On a hillside in northern Colombia, three dozen men in blue overalls toil through a field, destroying coca bushes. They work in pairs: one rams a hoe under the roots of a bush and levers it free; the other grabs the plant by its bright green leaves and wrenches it out of the ground.

The government of Iván Duque hails the eradicators as unsung heroes. And yet, the men in blue overalls are losing their war. Once they have cleared a field, coca growers invariably came back and replant. Or they plant elsewhere. Eradication by hand is also labour-intensive and dangerous — drug traffickers do not take kindly to having their bushes ripped up. Since Duque came to power in mid-2018, armed groups have killed 29 members of eradication teams, mostly soldiers and police officers. More than 200 have been injured, some maimed for life by landmines.

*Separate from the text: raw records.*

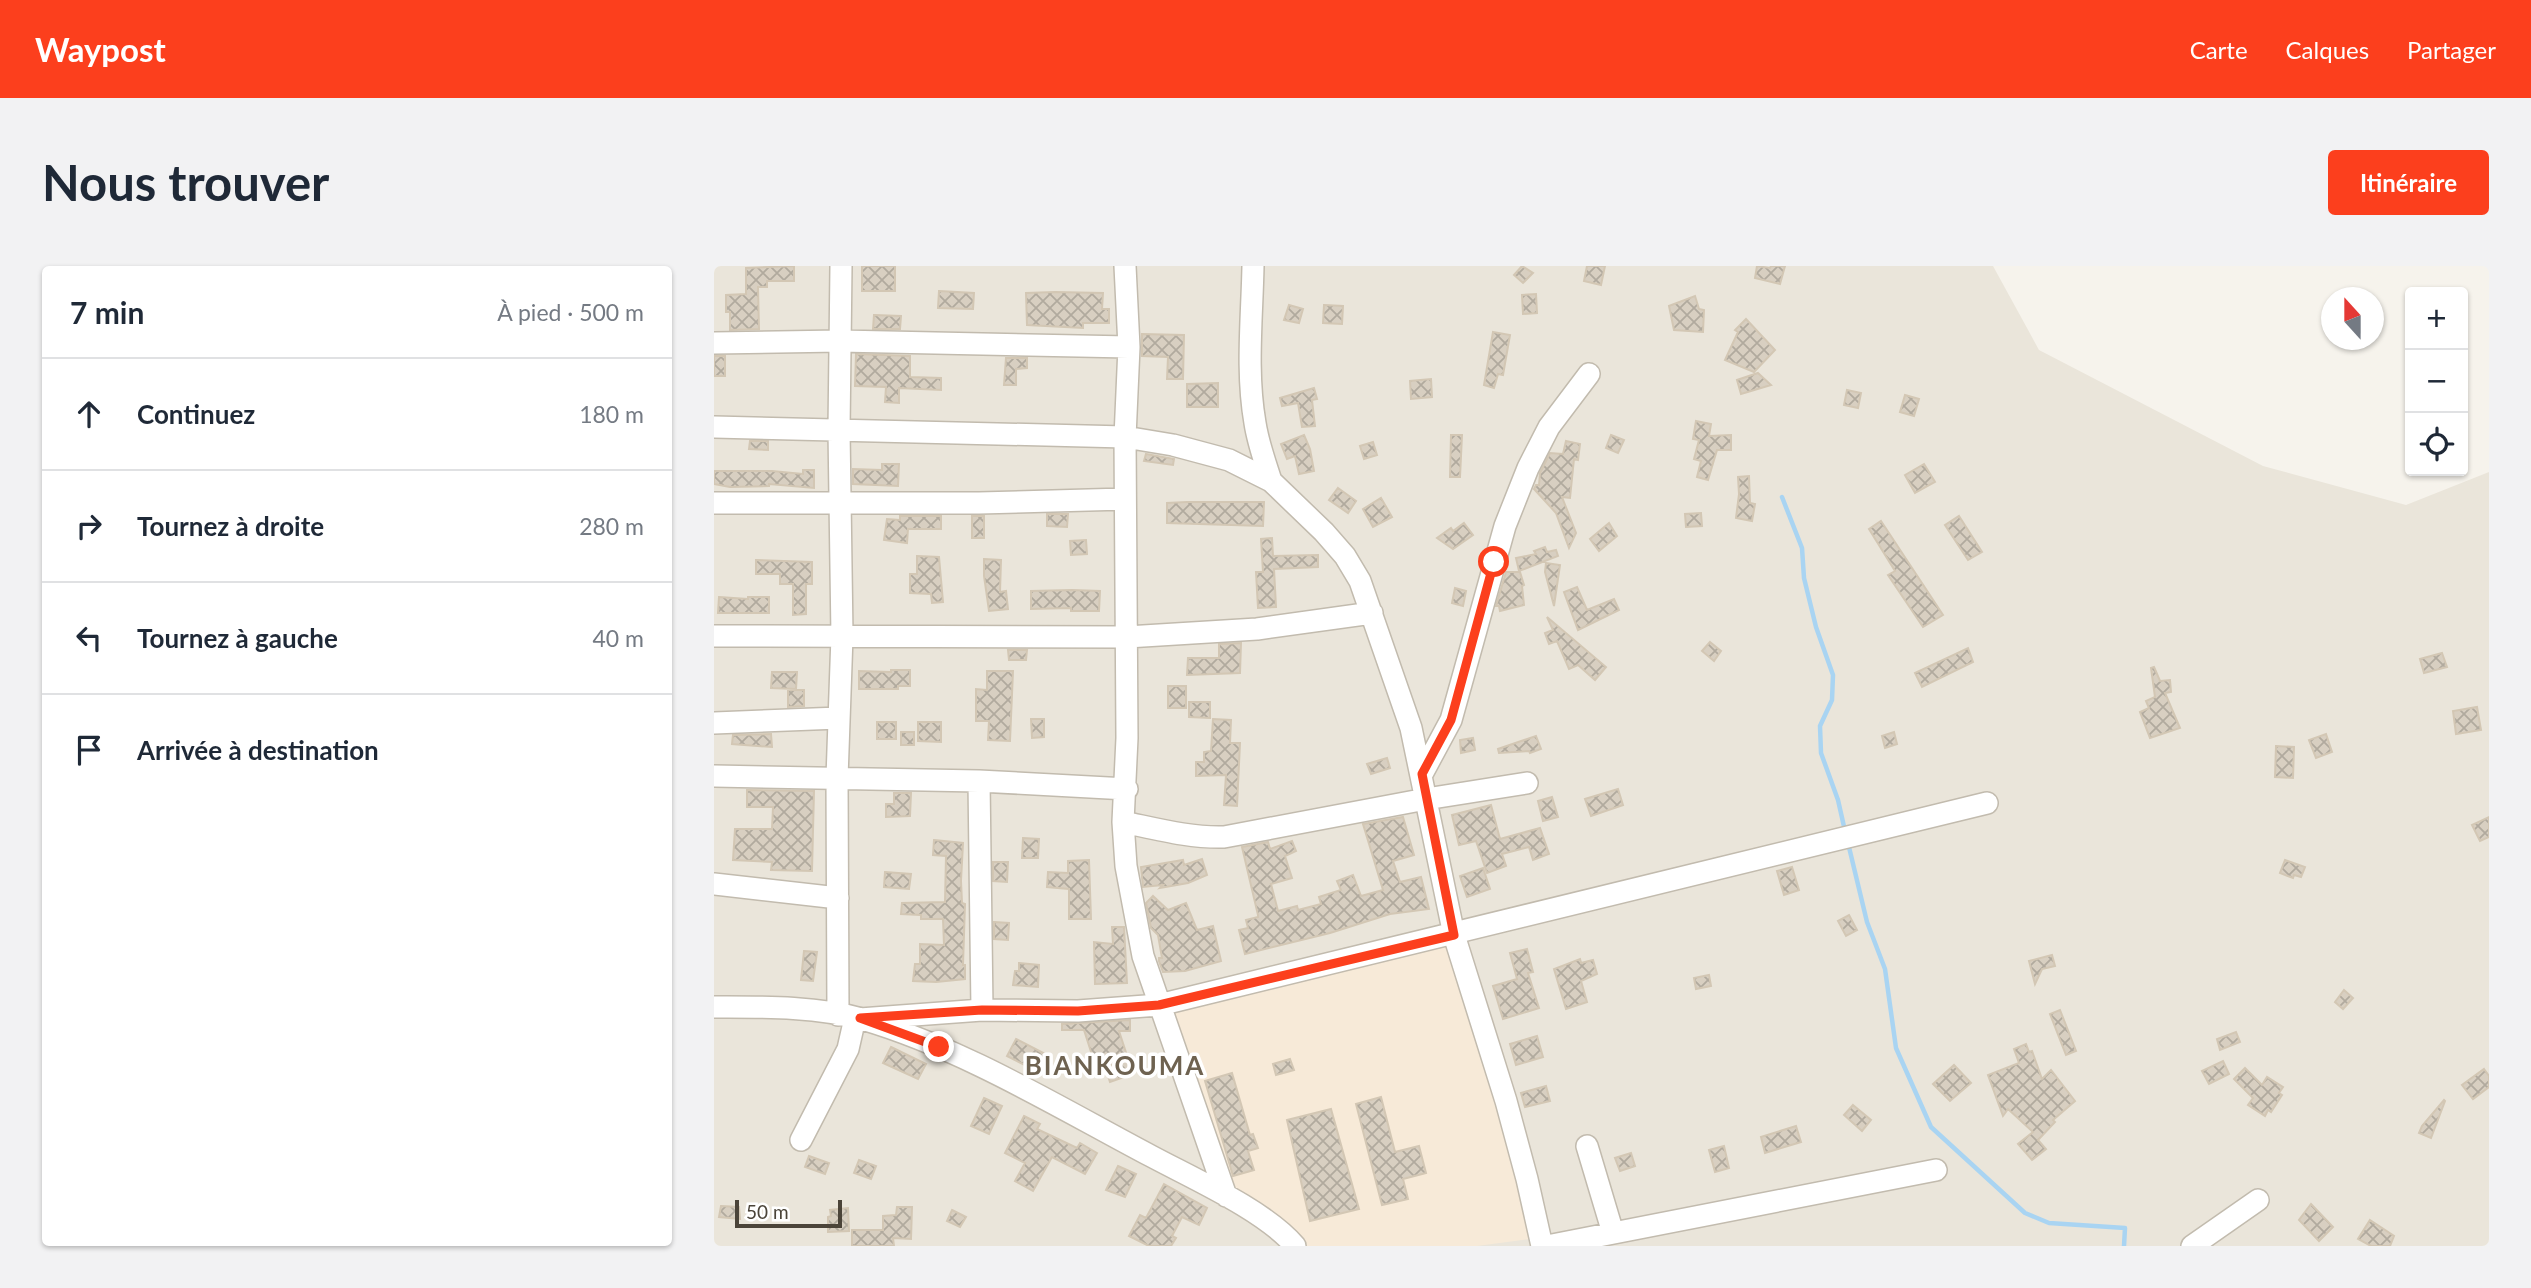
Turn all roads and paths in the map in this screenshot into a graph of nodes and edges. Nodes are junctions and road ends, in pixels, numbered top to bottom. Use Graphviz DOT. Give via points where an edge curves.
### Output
graph roads {
  1 [pos="841,266"];
  2 [pos="1125,266"];
  3 [pos="1253,266"];
  4 [pos="840,341"];
  5 [pos="714,343"];
  6 [pos="1129,347"];
  7 [pos="1589,374"];
  8 [pos="714,427"];
  9 [pos="839,430"];
  10 [pos="1125,437"];
  11 [pos="1270,481"];
  12 [pos="1125,499"];
  13 [pos="839,502"];
  14 [pos="714,503"];
  15 [pos="1372,613"];
  16 [pos="714,636"];
  17 [pos="842,636"];
  18 [pos="1127,637"];
  19 [pos="839,718"];
  20 [pos="714,723"];
  21 [pos="1422,774"];
  22 [pos="714,776"];
  23 [pos="837,778"];
  24 [pos="979,781"];
  25 [pos="1527,783"];
  26 [pos="1126,789"];
  27 [pos="1426,799"];
  28 [pos="1987,803"];
  29 [pos="1124,822"];
  30 [pos="714,884"];
  31 [pos="838,898"];
  32 [pos="1454,935"];
  33 [pos="1159,1005"];
  34 [pos="714,1007"];
  35 [pos="982,1010"];
  36 [pos="851,1017"];
  37 [pos="801,1140"];
  38 [pos="1587,1146"];
  39 [pos="1936,1170"];
  40 [pos="1226,1196"];
  41 [pos="2258,1200"];
  42 [pos="1613,1233"];
  43 [pos="1295,1246"];
  44 [pos="1544,1246"];
  45 [pos="2192,1246"];
  1 -- 4 [label="street"];
  2 -- 6 [label="street"];
  3 -- 11 [label="street" via="1252,399"];
  4 -- 5 [label="street"];
  4 -- 6 [label="street"];
  4 -- 9 [label="street"];
  6 -- 10 [label="street"];
  7 -- 21 [label="street" via="1549,427 1528,468 1505,526 1451,720"];
  8 -- 9 [label="street"];
  9 -- 10 [label="street"];
  9 -- 13 [label="street"];
  10 -- 11 [label="street" via="1229,460"];
  10 -- 12 [label="street"];
  11 -- 15 [label="street" via="1345,556"];
  12 -- 13 [label="street"];
  12 -- 18 [label="street"];
  13 -- 14 [label="street"];
  13 -- 17 [label="street"];
  15 -- 18 [label="street" via="1257,629"];
  15 -- 21 [label="street"];
  16 -- 17 [label="street"];
  17 -- 18 [label="street"];
  17 -- 19 [label="street"];
  18 -- 26 [label="street"];
  19 -- 20 [label="street"];
  19 -- 23 [label="street"];
  21 -- 27 [label="street"];
  22 -- 23 [label="street"];
  23 -- 24 [label="street"];
  23 -- 31 [label="street"];
  24 -- 26 [label="street"];
  24 -- 35 [label="street"];
  25 -- 27 [label="street"];
  26 -- 29 [label="street"];
  27 -- 29 [label="street" via="1224,836 1180,834"];
  27 -- 32 [label="street"];
  28 -- 32 [label="street"];
  29 -- 33 [label="street" via="1135,920"];
  30 -- 31 [label="street"];
  31 -- 36 [label="street"];
  32 -- 33 [label="street"];
  32 -- 44 [label="street" via="1506,1101"];
  33 -- 35 [label="street" via="1078,1011"];
  33 -- 40 [label="street"];
  34 -- 36 [label="street"];
  35 -- 36 [label="street"];
  36 -- 37 [label="street" via="848,1049"];
  36 -- 40 [label="street" via="950,1052"];
  38 -- 42 [label="street"];
  39 -- 42 [label="street"];
  40 -- 43 [label="street" via="1274,1226"];
  41 -- 45 [label="street"];
  42 -- 44 [label="street"];
}
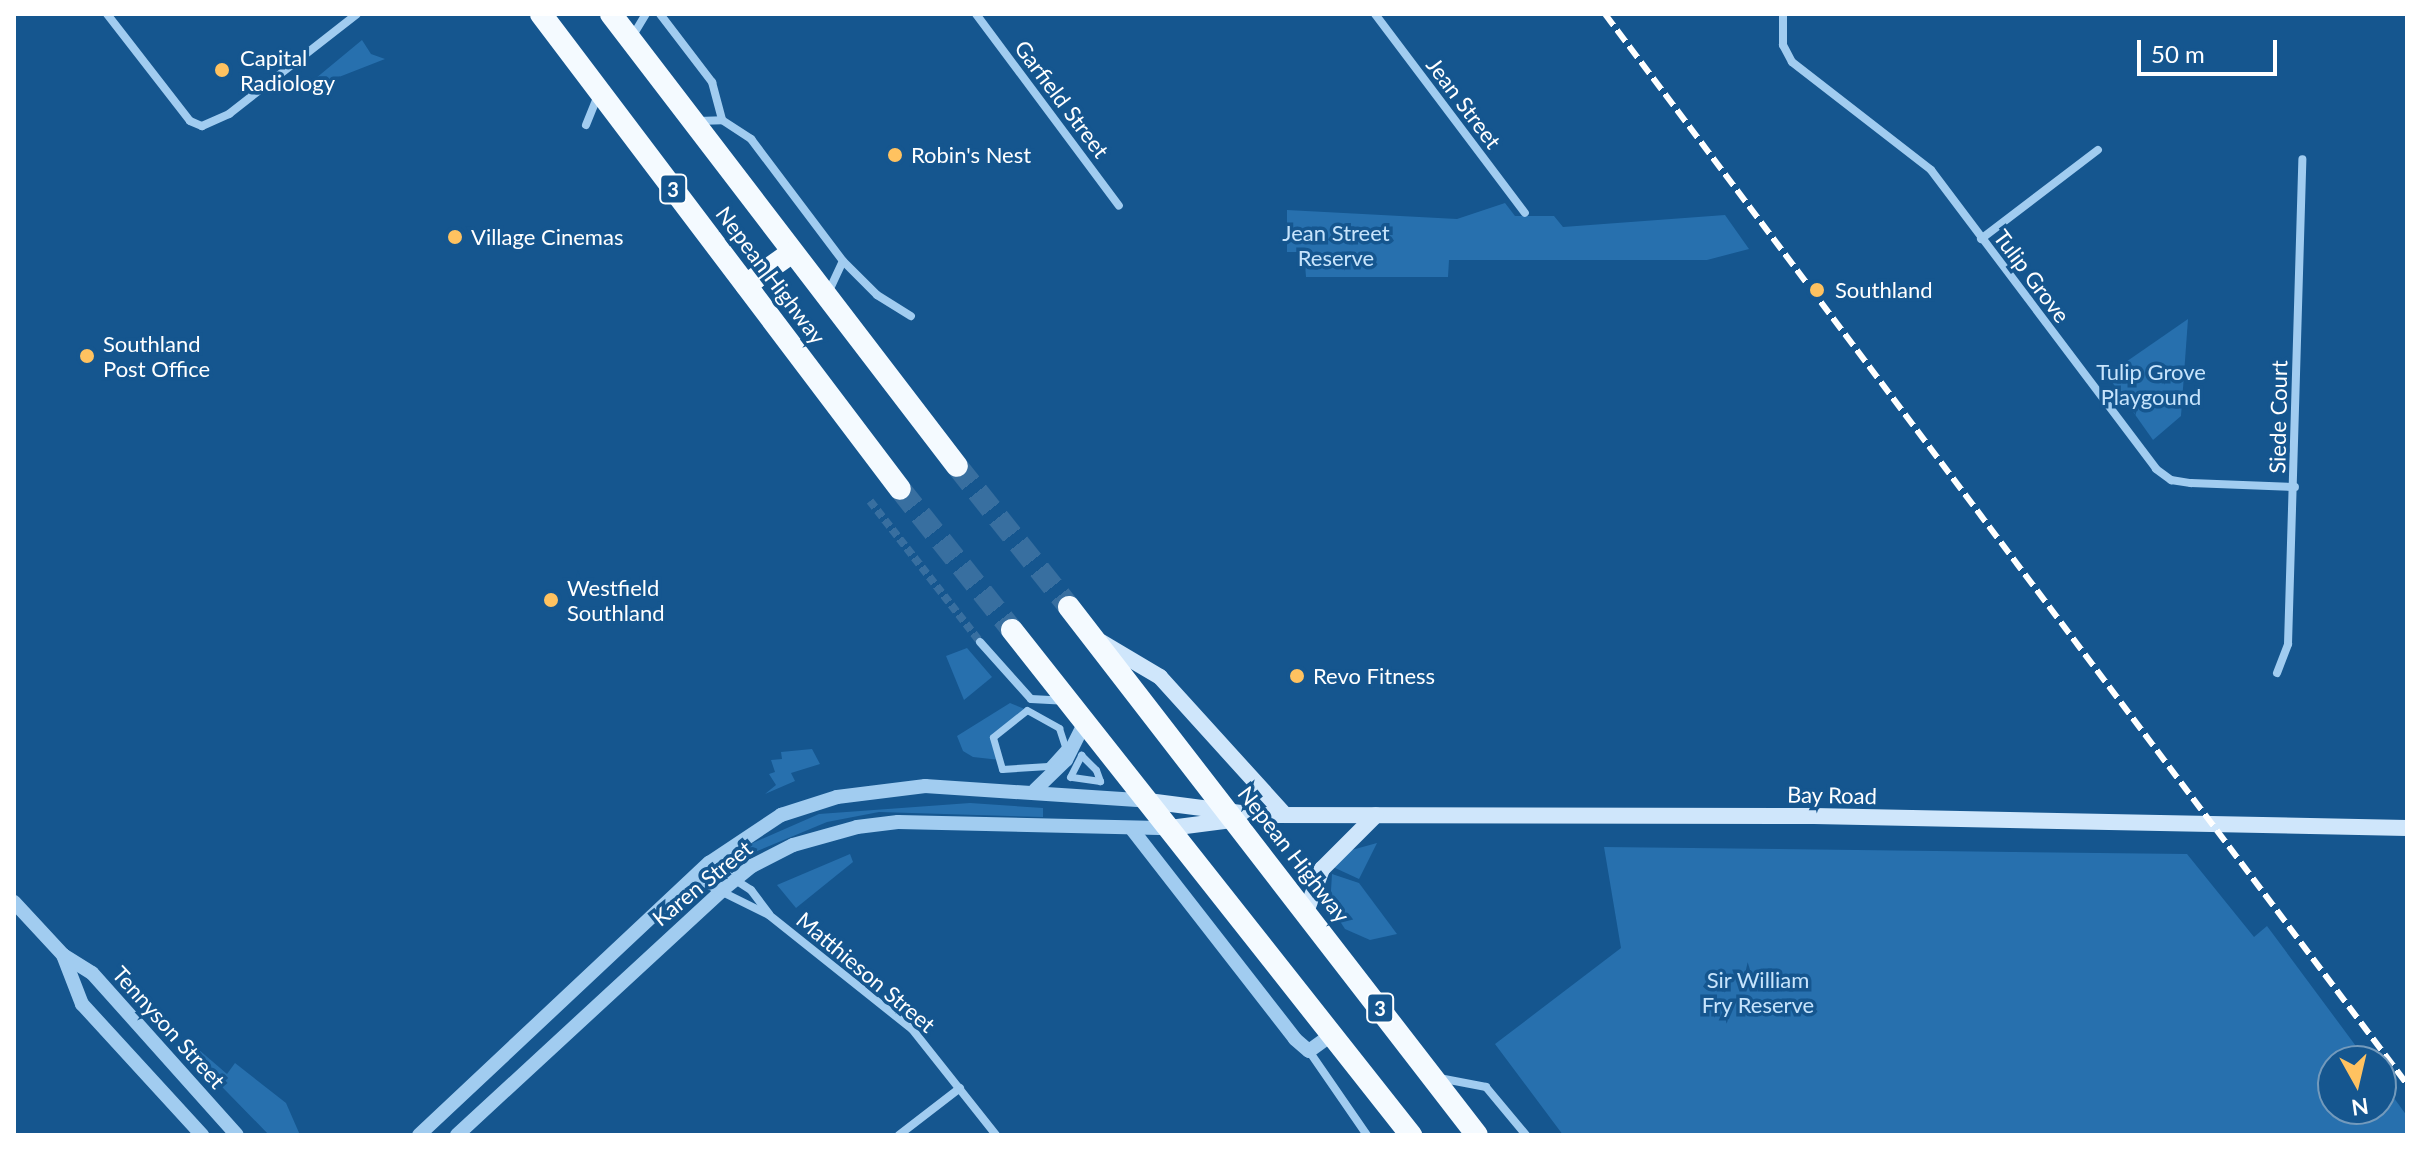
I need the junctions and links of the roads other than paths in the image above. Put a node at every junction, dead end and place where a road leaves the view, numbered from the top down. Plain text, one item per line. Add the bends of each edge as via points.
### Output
1 (107, 14) edge
2 (357, 14) edge
3 (541, 14) edge
4 (611, 14) edge
5 (646, 14) edge
6 (660, 14) edge
7 (976, 14) edge
8 (1375, 14) edge
9 (1783, 14) edge
10 (630, 40) junction
11 (600, 92) junction
12 (722, 120) junction
13 (693, 121) junction
14 (586, 125) dead end
15 (2098, 150) dead end
16 (2302, 159) dead end
17 (1119, 206) dead end
18 (1525, 213) dead end
19 (1981, 239) junction
20 (791, 253) junction
21 (843, 261) junction
22 (746, 285) junction
23 (826, 298) junction
24 (911, 316) dead end
25 (957, 466) tunnel mouth
26 (2295, 487) junction
27 (900, 489) tunnel mouth
28 (1069, 607) tunnel mouth
29 (1012, 630) tunnel mouth
30 (1094, 637) junction
31 (980, 642) tunnel mouth
32 (2277, 673) dead end
33 (1069, 700) junction
34 (1027, 710) joint
35 (1085, 722) junction
36 (1100, 781) joint
37 (1035, 790) junction
38 (1148, 801) junction
39 (1239, 814) junction
40 (1285, 815) junction
41 (1376, 815) junction
42 (1131, 828) junction
43 (1170, 828) junction
44 (2407, 828) edge
45 (709, 863) junction
46 (694, 878) junction
47 (735, 879) junction
48 (721, 891) junction
49 (15, 905) edge
50 (1306, 912) junction
51 (769, 915) junction
52 (63, 955) junction
53 (1330, 1036) junction
54 (1309, 1051) junction
55 (1433, 1078) junction
56 (960, 1088) junction
57 (202, 1135) edge
58 (237, 1135) edge
59 (419, 1135) edge
60 (457, 1135) edge
61 (899, 1135) edge
62 (996, 1135) edge
63 (1367, 1135) edge
64 (1411, 1135) edge
65 (1477, 1135) edge
66 (1526, 1135) edge

1 - 2 street via 190,121 202,126 229,114
3 - 11 highway, Nepean Highway / 3
4 - 10 highway, Nepean Highway
5 - 10 street
6 - 12 street via 712,82
7 - 17 street, Garfield Street
8 - 18 street, Jean Street
9 - 19 street, Tulip Grove via 1783,45 1792,62 1931,170
10 - 13 highway, Nepean Highway
11 - 14 street
11 - 22 highway, Nepean Highway / 3
12 - 13 street
12 - 21 street via 751,139
13 - 20 highway, Nepean Highway
15 - 19 street
16 - 26 street, Siede Court
19 - 26 street, Tulip Grove via 2156,469 2171,480 2191,483
20 - 22 highway
20 - 23 highway, Nepean Highway
21 - 23 street, Nepean Highway
21 - 24 street via 877,295
22 - 27 highway, Nepean Highway / 3
23 - 25 highway, Nepean Highway
26 - 32 street, Siede Court via 2288,644
28 - 30 highway, Nepean Highway / 3
29 - 33 highway
30 - 39 highway, Nepean Highway / 3
30 - 40 main road via 1160,677
31 - 33 street via 1031,699 1049,704
33 - 35 highway
34 - 34 street via 1059,728 1065,747 1048,766 1002,769 993,737
35 - 37 street via 1066,760
35 - 38 highway
36 - 36 street via 1070,777 1081,755 1096,770
37 - 38 street, Karen Street
37 - 45 street, Karen Street via 925,786 816,802 765,823
38 - 39 main road, Bay Road
38 - 43 highway
39 - 40 main road, Bay Road
39 - 43 main road, Karen Street
39 - 50 highway, Nepean Highway / 3
40 - 41 main road, Bay Road
41 - 44 main road, Bay Road via 1814,816
41 - 50 main road via 1322,869
42 - 43 street, Karen Street
42 - 47 street, Karen Street via 871,825 793,845
42 - 54 street via 1244,978
43 - 53 highway
45 - 46 street, Karen Street
45 - 47 street, Matthieson Street
46 - 48 street, Matthieson Street
46 - 59 street, Karen Street
47 - 48 street, Karen Street
47 - 51 street, Matthieson Street via 762,901
48 - 51 street, Matthieson Street
48 - 60 street, Karen Street
49 - 52 street, Tennyson Street
50 - 55 highway, Nepean Highway / 3
51 - 56 street, Matthieson Street via 912,1029
52 - 57 street, Tennyson Street via 82,1004
52 - 58 street, Tennyson Street via 92,973
53 - 54 street
53 - 64 highway
54 - 63 street
55 - 65 highway, Nepean Highway / 3
55 - 66 street via 1486,1087
56 - 61 street
56 - 62 street, Matthieson Street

And despite their efforts, Colombia’s coca production has soared. Between 2012 and 2017, it increased by more than 250 per cent to a record 171,000ha, according to the UN, which uses satellites to monitor cultivation. By beefing up the eradication teams, Bogotá has brought that figure down, to 154,000ha in 2019, but even so the country is by far the world’s largest producer of coca leaf and cocaine.

Faced with this bleak reality, the Duque government wants to turn back the clock and resume crop spraying ... But a resumption of crop spraying would be highly controversial. The IARC stands by its 2015 conclusion that glyphosate might cause cancer. ... Other papers have focused on potential damage to the environment and water sources. A study in the Journal of Applied Toxicology in 2014 concluded that glyphosate had “the potential to alter the physiology of aquatic organisms”.